Con un annuncio a sorpresa, la scorsa settimana Raf Simons ha lasciato la direzione creativa di Dior, uno dei marchi più conosciuti del fashion system, dove era arrivato tre anni e mezzo fa a colmare il vuoto lasciato nel periodo di interregno seguito al licenziamento di John Galliano. La motivazione è molto personale: «Ho deciso dedicarmi alla mia propria attività (ha una sua linea di moda maschile, ndr) e ai miei interessi privati al di fuori del lavoro».

In realtà, la causa principale di questo abbandono, arrivato quando la società aveva già preparato il rinnovo del contratto, è la pressione a cui sono sottoposti i creativi, ai quali viene sottratto ogni controllo della propria creatività ma dai quali si pretende una creatività a getto continuo. La stampa mondiale e gli addetti ai lavori non se lo aspettavano e il loro stupore non è altro che la certificazione di quanto il sistema della moda non voglia rendersi conto della criticità che sta vivendo in questi anni in cui i marchi della moda sono sempre più autonomi dalla sorte, e spesso dalla capacità, di chi li disegna.

Per dare un’idea delle pressioni a cui può essere sottoposto uno stilista di moda, basta guardare agli incastri di interessi in cui vivono i marchi inseriti nei così detti Gruppi del Lusso. Per esempio, la Christian Dior SE è controllata dalla finanziaria di famiglia di Bernard Arnault, ma è gestita da Lvmh (Louis Vuitton Moët Hennessy), il più grande gruppo del lusso mondiale al cui comando c’è sempre Arnault, che raccoglie moda (tra cui Givenchy, Céline, Louis Vuitton, Fendi, Pucci, Kenzo, Loro Piana), champagne (Moët & Chandon, Veuve Clicquot, Ruinart, Dom Pérignon) profumi, orologi e gioielli (tra cui Bulgari) e altre varietà di prodotti di lusso. I profitti che deve produrre un marchio inserito in questo contesto, con sfilate, collezioni di vendita, accessori, immagine globale del brand, sono al di sopra di qualsiasi creatività, sia pure eccellente ma pur sempre umana come quella di Simons che, in soli tre anni, ha ridato a Dior una freschezza contemporanea nel pret-à-porter e nella Couture, con un conseguente aumento dei profitti. Il che non ha impedito a uno dei più sensibili designer del momento di sentire il bisogno di allontanarsi da un meccanismo che stritola qualsiasi slancio creativo nell’ingranaggio della massimizzazione dei profitti in un mercato globale che, per quanto mostri segni di caduta, resta un gigante vorace capace di assorbire l’attuale iper produzione di moda.
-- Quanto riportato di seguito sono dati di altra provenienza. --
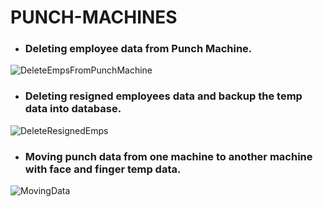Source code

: # PUNCH-MACHINES

+ ###  Deleting employee data from Punch Machine.
![DeleteEmpsFromPunchMachine](https://github.com/NagendraVangara/PUNCH-MACHINES/assets/145798696/acc6c8a5-d701-4bab-be66-5538434a4bcd)

+ ### Deleting resigned employees data and backup the temp data into database. 
![DeleteResignedEmps](https://github.com/NagendraVangara/PUNCH-MACHINES/assets/145798696/af361865-fa29-4614-89c2-ab9700be0e79)

+ ### Moving punch data from one machine to another machine with face and finger temp data. 
![MovingData](https://github.com/NagendraVangara/PUNCH-MACHINES/assets/145798696/e15653bd-7f4c-4b1c-92ce-068939bbe071)

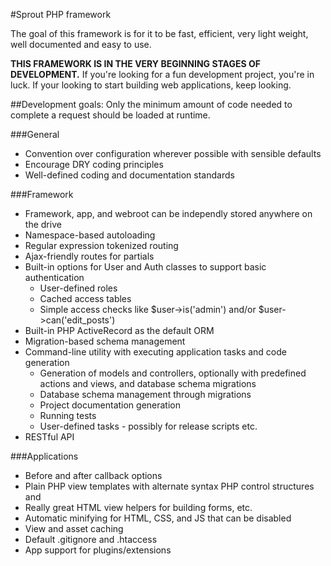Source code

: #Sprout PHP framework

The goal of this framework is for it to be fast, efficient, very light weight, well documented and easy to use.

**THIS FRAMEWORK IS IN THE VERY BEGINNING STAGES OF DEVELOPMENT.** If you're looking for a fun development project, you're in luck.  If your looking to start building web applications, keep looking.

##Development goals:
Only the minimum amount of code needed to complete a request should be loaded at runtime.

###General
* Convention over configuration wherever possible with sensible defaults
* Encourage DRY coding principles
* Well-defined coding and documentation standards

###Framework
* Framework, app, and webroot can be independly stored anywhere on the drive
* Namespace-based autoloading
* Regular expression tokenized routing
* Ajax-friendly routes for partials
* Built-in options for User and Auth classes to support basic authentication
  - User-defined roles
  - Cached access tables
  - Simple access checks like $user->is('admin') and/or $user->can('edit_posts')
* Built-in PHP ActiveRecord as the default ORM
* Migration-based schema management
* Command-line utility with executing application tasks and code generation
  - Generation of models and controllers, optionally with predefined actions and
    views, and database schema migrations
  - Database schema management through migrations
  - Project documentation generation
  - Running tests
  - User-defined tasks - possibly for release scripts etc.
* RESTful API

###Applications
* Before and after callback options
* Plain PHP view templates with alternate syntax PHP control structures and
* Really great HTML view helpers for building forms, etc.
* Automatic minifying for HTML, CSS, and JS that can be disabled
* View and asset caching
* Default .gitignore and .htaccess
* App support for plugins/extensions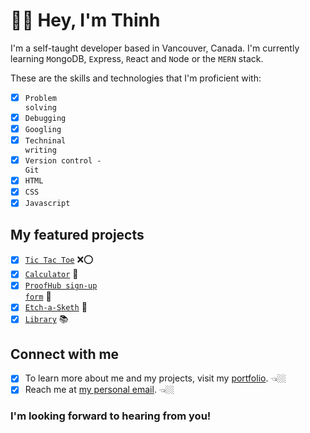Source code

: # 👋🏼 Hey, I'm Thinh

I'm a self-taught developer based in Vancouver, Canada. I'm currently learning <code>M</code>ongoDB, <code>E</code>xpress, <code>R</code>eact and <code>N</code>ode or the <code>M</code><code>E</code><code>R</code><code>N</code> stack.

These are the skills and technologies that I'm proficient with:

- [x] <code>Problem solving</code>
- [x] <code>Debugging</code>
- [x] <code>Googling</code>
- [x] <code>Techninal writing</code>
- [x] <code>Version control - Git</code>
- [x] <code>HTML</code>
- [x] <code>CSS</code>
- [x] <code>Javascript</code>

## My featured projects
- [x] <code>[Tic Tac Toe](https://github.com/teephan91/tic_tac_toe)</code> ❌⭕️
- [x] <code>[Calculator](https://github.com/teephan91/calculator)</code> 🧮
- [x] <code>[ProofHub sign-up form](https://github.com/teephan91/form)</code> 📝
- [x] <code>[Etch-a-Sketh](https://github.com/teephan91/etch_a_sketch)</code> 🎨
- [x] <code>[Library](https://github.com/teephan91/library)</code> 📚

## Connect with me
- [x] To learn more about me and my projects, visit my [portfolio](https://teephan91.github.io). 👈🏼
- [x] Reach me at <a href="mailto:therealthinhphan@gmail.com">my personal email</a>. 👈🏼

### I'm looking forward to hearing from you!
ManiFashion ha lanciato spesso l’allarme sulle cause che porteranno al suicidio inconsapevole del sistema moda, e sul meccanismo che porterà le mani della finanza a stringersi intorno al collo di un moribondo che, a quel punto, sarà già un cadavere esanime. Dopo aver commentato sgomenta la notizia, ora la stampa mondiale è alla ricerca di una dietrologia che possa salvarla dalla delusione. Ma Raf Simons è da sempre un creativo che fugge da questo sistema proprio mentre sembra piegarsi alle sue logiche.